(Items from a data source)
☆ ☆ ☆ ☆ ☆

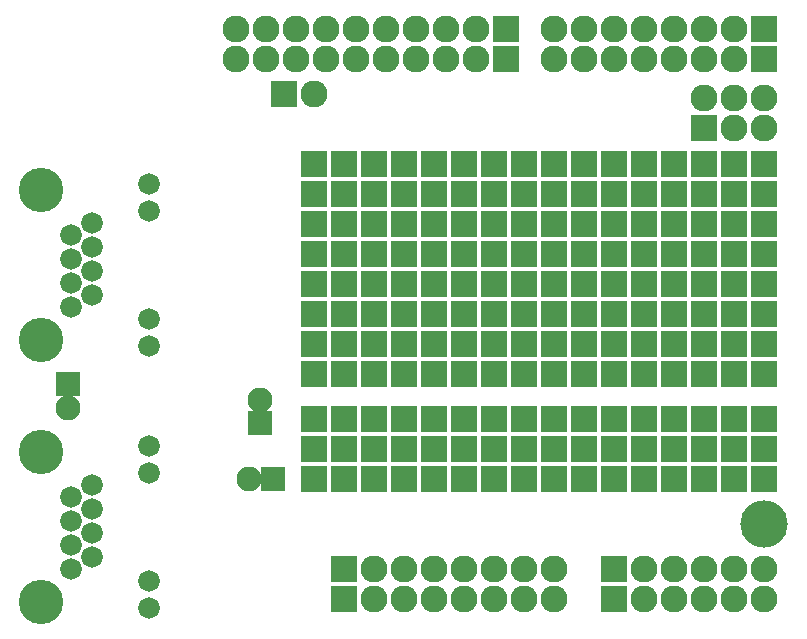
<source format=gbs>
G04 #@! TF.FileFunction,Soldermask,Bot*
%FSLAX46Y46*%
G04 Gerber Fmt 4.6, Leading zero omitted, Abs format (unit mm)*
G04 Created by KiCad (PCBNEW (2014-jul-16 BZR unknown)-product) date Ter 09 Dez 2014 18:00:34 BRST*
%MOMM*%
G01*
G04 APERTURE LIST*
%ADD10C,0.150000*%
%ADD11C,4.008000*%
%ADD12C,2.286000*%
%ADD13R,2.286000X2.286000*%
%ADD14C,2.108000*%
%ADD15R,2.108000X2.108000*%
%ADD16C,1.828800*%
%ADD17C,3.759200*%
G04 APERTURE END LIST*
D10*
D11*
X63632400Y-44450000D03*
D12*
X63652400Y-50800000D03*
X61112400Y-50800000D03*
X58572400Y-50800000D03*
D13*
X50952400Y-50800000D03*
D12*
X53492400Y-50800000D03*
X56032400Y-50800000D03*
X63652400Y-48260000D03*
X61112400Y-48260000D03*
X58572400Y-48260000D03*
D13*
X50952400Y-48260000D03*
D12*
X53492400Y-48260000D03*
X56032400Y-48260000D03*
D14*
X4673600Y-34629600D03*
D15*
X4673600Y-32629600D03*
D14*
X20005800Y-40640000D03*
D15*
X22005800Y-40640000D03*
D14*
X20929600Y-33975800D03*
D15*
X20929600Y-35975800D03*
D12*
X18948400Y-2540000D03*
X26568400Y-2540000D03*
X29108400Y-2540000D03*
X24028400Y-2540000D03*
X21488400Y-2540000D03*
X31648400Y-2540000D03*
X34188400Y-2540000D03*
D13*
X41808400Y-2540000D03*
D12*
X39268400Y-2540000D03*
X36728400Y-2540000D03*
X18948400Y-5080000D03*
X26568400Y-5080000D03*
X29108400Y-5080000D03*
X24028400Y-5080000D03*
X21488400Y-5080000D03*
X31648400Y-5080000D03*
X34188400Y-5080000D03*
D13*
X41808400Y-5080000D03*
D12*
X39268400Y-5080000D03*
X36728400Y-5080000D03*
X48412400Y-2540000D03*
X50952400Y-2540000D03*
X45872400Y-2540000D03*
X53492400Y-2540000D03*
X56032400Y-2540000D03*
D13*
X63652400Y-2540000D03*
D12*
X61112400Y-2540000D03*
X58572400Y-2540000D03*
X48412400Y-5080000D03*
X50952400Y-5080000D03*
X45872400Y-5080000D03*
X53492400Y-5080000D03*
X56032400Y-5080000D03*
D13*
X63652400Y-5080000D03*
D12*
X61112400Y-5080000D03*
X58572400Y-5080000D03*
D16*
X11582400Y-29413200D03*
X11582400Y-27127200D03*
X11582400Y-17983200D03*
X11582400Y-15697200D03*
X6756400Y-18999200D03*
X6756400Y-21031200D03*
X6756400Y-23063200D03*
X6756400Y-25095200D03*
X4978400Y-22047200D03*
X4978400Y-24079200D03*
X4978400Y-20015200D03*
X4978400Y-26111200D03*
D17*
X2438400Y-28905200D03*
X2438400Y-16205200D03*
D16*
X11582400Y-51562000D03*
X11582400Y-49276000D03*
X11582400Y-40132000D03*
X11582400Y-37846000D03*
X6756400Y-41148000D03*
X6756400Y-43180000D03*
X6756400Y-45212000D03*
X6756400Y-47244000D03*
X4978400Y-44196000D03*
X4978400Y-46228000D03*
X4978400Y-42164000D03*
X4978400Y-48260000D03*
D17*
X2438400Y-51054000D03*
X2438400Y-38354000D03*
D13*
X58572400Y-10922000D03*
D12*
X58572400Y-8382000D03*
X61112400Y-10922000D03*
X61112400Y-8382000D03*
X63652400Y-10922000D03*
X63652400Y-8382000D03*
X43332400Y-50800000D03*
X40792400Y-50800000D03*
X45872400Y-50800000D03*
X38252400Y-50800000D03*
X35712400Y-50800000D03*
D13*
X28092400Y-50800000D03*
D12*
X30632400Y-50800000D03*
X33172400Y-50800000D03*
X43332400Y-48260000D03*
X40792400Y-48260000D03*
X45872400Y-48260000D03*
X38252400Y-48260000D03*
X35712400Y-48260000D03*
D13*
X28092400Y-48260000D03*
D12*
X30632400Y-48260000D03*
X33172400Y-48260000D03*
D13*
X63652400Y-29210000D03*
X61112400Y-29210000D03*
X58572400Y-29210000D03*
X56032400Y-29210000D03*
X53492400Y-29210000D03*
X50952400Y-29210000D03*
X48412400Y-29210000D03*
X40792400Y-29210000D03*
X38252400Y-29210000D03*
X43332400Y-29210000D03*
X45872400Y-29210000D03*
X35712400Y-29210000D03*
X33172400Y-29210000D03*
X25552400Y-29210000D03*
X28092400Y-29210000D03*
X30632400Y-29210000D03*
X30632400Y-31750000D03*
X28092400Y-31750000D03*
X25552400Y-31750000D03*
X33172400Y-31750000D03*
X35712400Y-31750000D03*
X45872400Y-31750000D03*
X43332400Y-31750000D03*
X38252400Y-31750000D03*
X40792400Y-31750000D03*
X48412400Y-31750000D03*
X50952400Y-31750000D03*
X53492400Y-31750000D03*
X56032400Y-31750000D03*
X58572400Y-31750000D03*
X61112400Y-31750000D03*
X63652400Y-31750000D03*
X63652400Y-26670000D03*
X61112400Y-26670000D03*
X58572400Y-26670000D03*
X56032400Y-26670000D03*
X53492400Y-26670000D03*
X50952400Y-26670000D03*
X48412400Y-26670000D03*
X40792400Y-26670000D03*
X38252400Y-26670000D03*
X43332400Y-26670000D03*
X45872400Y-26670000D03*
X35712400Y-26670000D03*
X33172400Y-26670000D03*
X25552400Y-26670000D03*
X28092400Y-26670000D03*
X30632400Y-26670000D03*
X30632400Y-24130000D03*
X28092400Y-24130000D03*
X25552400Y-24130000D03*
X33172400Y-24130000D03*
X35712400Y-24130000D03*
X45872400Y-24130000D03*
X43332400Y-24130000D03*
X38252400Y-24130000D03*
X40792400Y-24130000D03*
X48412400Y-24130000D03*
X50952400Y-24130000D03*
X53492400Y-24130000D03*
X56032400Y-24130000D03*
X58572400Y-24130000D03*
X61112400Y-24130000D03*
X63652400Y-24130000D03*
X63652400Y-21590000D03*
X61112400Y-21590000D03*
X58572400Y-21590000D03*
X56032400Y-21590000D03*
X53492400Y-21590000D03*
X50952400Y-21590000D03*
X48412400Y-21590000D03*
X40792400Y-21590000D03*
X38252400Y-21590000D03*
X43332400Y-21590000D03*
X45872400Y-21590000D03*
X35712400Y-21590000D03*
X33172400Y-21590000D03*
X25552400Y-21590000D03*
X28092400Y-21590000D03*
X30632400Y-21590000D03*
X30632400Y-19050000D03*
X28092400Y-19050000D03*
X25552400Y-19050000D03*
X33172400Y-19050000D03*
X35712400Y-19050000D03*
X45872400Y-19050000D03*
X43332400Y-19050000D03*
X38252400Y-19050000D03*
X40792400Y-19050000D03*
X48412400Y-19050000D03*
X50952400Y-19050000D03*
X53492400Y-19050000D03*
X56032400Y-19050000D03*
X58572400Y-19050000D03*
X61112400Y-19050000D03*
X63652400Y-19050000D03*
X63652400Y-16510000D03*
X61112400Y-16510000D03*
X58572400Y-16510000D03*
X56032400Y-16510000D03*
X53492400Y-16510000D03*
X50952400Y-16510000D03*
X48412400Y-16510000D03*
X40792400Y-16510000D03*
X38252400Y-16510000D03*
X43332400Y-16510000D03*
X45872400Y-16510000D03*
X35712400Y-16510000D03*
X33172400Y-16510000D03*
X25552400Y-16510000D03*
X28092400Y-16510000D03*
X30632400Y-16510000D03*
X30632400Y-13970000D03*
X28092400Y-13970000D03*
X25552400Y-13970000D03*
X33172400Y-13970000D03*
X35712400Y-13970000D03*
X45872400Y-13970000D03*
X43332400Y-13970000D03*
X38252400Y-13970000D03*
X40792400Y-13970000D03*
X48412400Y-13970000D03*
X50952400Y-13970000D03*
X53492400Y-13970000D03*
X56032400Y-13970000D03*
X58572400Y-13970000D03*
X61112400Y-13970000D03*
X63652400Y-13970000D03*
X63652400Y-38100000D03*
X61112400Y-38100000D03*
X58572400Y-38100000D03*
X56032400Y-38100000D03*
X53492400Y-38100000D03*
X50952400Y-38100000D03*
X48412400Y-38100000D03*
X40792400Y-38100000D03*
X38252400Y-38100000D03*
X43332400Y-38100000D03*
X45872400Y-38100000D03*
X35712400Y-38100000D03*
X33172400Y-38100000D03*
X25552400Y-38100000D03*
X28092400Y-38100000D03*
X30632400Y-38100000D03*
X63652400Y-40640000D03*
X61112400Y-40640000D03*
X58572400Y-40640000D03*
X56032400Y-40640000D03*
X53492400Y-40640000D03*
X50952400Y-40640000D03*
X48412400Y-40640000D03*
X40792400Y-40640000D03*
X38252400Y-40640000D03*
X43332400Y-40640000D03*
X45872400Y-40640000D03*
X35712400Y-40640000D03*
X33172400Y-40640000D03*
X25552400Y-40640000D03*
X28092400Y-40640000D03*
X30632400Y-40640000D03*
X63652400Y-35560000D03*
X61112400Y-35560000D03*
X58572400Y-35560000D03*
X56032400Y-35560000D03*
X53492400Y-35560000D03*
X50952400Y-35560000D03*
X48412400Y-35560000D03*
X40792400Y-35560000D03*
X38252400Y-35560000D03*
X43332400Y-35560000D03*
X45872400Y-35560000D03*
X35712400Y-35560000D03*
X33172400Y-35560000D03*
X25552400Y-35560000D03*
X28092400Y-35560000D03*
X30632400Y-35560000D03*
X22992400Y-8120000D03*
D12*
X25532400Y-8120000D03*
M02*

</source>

☆ ☆ ☆ ☆ ☆

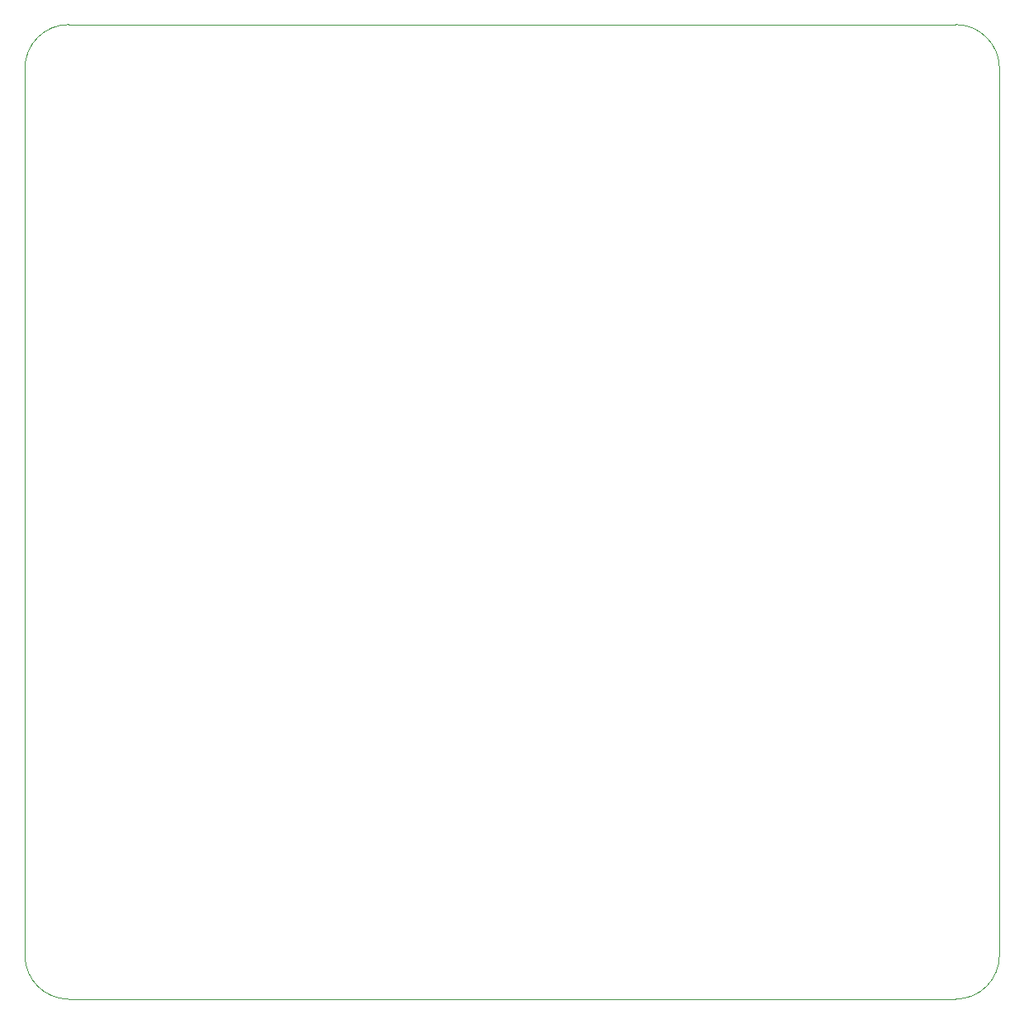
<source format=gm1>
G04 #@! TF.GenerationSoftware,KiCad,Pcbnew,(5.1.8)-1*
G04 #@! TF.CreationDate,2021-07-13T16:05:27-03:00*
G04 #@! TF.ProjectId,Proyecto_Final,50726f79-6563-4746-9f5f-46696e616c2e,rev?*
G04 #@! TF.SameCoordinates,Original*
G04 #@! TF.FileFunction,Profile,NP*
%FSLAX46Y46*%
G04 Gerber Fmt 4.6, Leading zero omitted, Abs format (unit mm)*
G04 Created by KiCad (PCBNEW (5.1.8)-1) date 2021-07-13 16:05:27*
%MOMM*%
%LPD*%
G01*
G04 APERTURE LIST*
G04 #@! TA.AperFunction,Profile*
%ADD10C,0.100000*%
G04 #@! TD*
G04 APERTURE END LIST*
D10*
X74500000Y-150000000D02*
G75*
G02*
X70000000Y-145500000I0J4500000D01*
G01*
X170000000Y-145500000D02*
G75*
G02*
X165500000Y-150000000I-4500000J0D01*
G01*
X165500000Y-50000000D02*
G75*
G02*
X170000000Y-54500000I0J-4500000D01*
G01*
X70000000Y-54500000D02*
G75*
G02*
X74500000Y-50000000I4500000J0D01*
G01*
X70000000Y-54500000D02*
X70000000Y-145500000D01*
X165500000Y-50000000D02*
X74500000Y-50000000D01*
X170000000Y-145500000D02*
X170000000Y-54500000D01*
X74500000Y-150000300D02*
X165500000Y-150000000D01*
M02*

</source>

☆ ☆ ☆ ☆ ☆

Reproduce exactly the lines above from the line with "X40792400Y-31750000D03*" to the line with "X25552400Y-26670000D03*", including both, and add nothing.

▶ [Solution for this exercise]:
X40792400Y-31750000D03*
X48412400Y-31750000D03*
X50952400Y-31750000D03*
X53492400Y-31750000D03*
X56032400Y-31750000D03*
X58572400Y-31750000D03*
X61112400Y-31750000D03*
X63652400Y-31750000D03*
X63652400Y-26670000D03*
X61112400Y-26670000D03*
X58572400Y-26670000D03*
X56032400Y-26670000D03*
X53492400Y-26670000D03*
X50952400Y-26670000D03*
X48412400Y-26670000D03*
X40792400Y-26670000D03*
X38252400Y-26670000D03*
X43332400Y-26670000D03*
X45872400Y-26670000D03*
X35712400Y-26670000D03*
X33172400Y-26670000D03*
X25552400Y-26670000D03*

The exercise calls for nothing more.